Painting airless involves the use of an airless paint sprayer to apply atomized paint materials at high speeds. Painting airless saves time and reduces labor. Unlike HVLP sprayers, you do not need to use a compressor to paint airless. The airless sprayer pumps the paint at high pressures and forces a fine paint spray through a small spray tip on the spray gun. The misty spray provides uniform coverage. You can use an airless sprayer to paint any interior surface, as well as exterior siding. Painting airless should always involve safe operation of a paint sprayer to avoid injuries.

Moderately Easy


1.  Mask off the areas you’re going to spray, using blue tape and masking paper. Depending on the surface you’re spraying, you’ll need to mask off the floors, windows, outlet covers and anything else that could get in the way of paint over-spray. Do not place tape over the surface to be sprayed, but right up next to it, to achieve a straight line.
    • 2

      Mix all your paint together into a clean, empty 5-gallon bucket. Stir the paint together for a couple of minutes.

    • 3

      Wheel the airless paint sprayer over to the 5-gallon bucket of paint. Grab the top handle of the sprayer and pull it backwards to raise the dip tube away from the ground. Lower the sprayer and dip tube down again, right into the paint bucket.

    • 4

      Strap a half-mask respirator onto your face. Use one that utilizes two disposable cartridges and two pre-filters. Put on safety glasses and work gloves before you begin to spray. Do not spray paint without wearing a respirator.

    • 5

      Turn the airless sprayer on.

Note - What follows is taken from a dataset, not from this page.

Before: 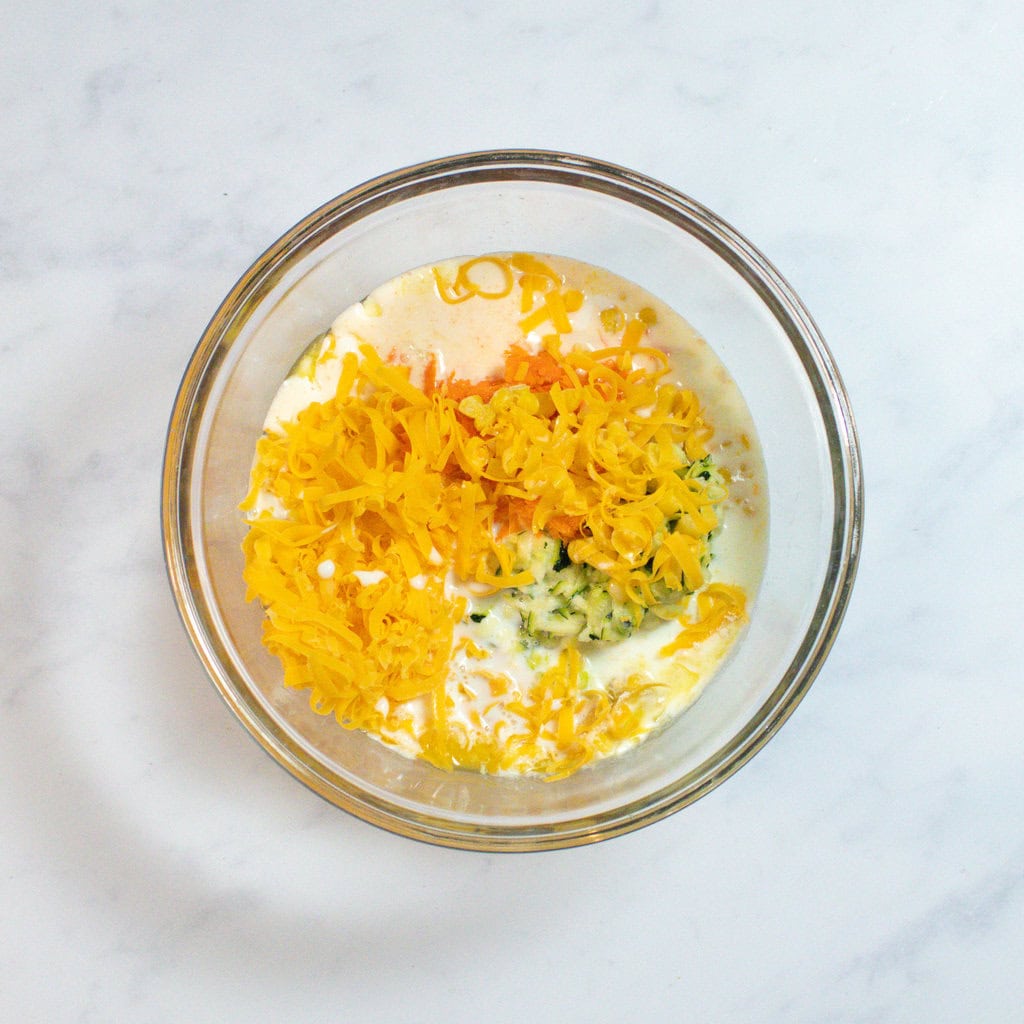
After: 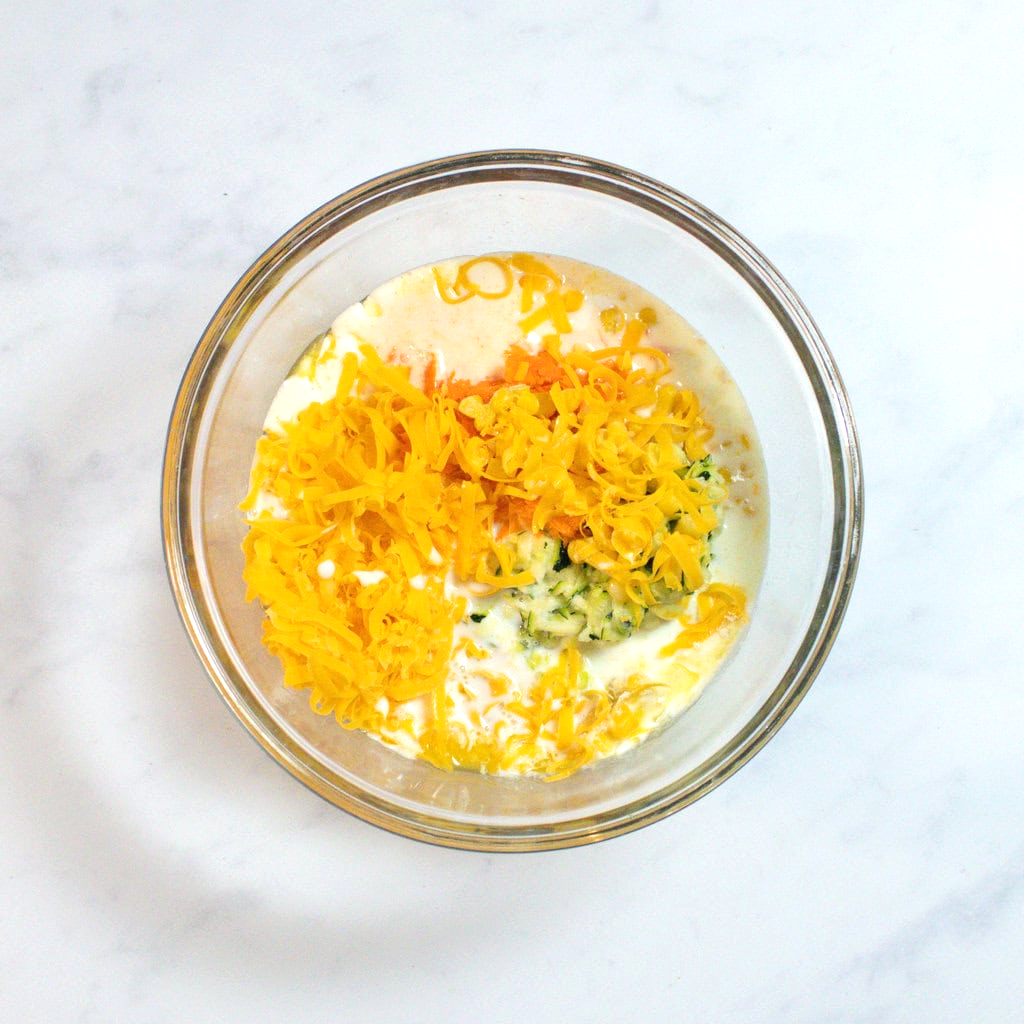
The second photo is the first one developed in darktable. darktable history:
exposure: exposure 0.219 EV, compensate highlight preservation false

Allow the sprayer to cycle for a minute, to build up pressure.

    • 6

      Adjust the pressure by turning the pressure knob. Turn the pressure knob clockwise to increase the pressure, and counter-clockwise to decrease pressure. Experiment a little to find the setting that works best for the surface in which you’re spraying. Too little pressure results in “fingering,” or noticeable paint lines on the surface. Too much pressure results in heavy paint and more over-spray.

    • 7

      Insert the appropriate size spray tip into the spray gun. Use .019 tip for latex paint and a .015 tip for oil-based paints. Inspect the gun and make sure the spray tip remains tightly in place. Use a wrench to tighten parts if necessary.

    • 8

      Begin spraying, maintaining a reasonable distance of at least 1 foot from the surface. For vertical surfaces such as walls, spray the paint up and down, using an overlapping spray pattern. For horizontal surfaces, spray the paint sideways. Keep a steady motion while spraying and avoid stopping in the middle. Spray the paint from one side of the surface to the other.

    • 9

      Remove the paint bucket from the sprayer when you’re finished, and place the dip tube into a 5-gallon bucket of clean water. Cycle water through the spray line for a few minutes until clean water emerges from the spray gun.

    • 10

      Turn the sprayer off. Turn down the pressure and squeeze the spray gun trigger to remove pressure from the spray hose. Wrap up the spray hose after releasing the pressure.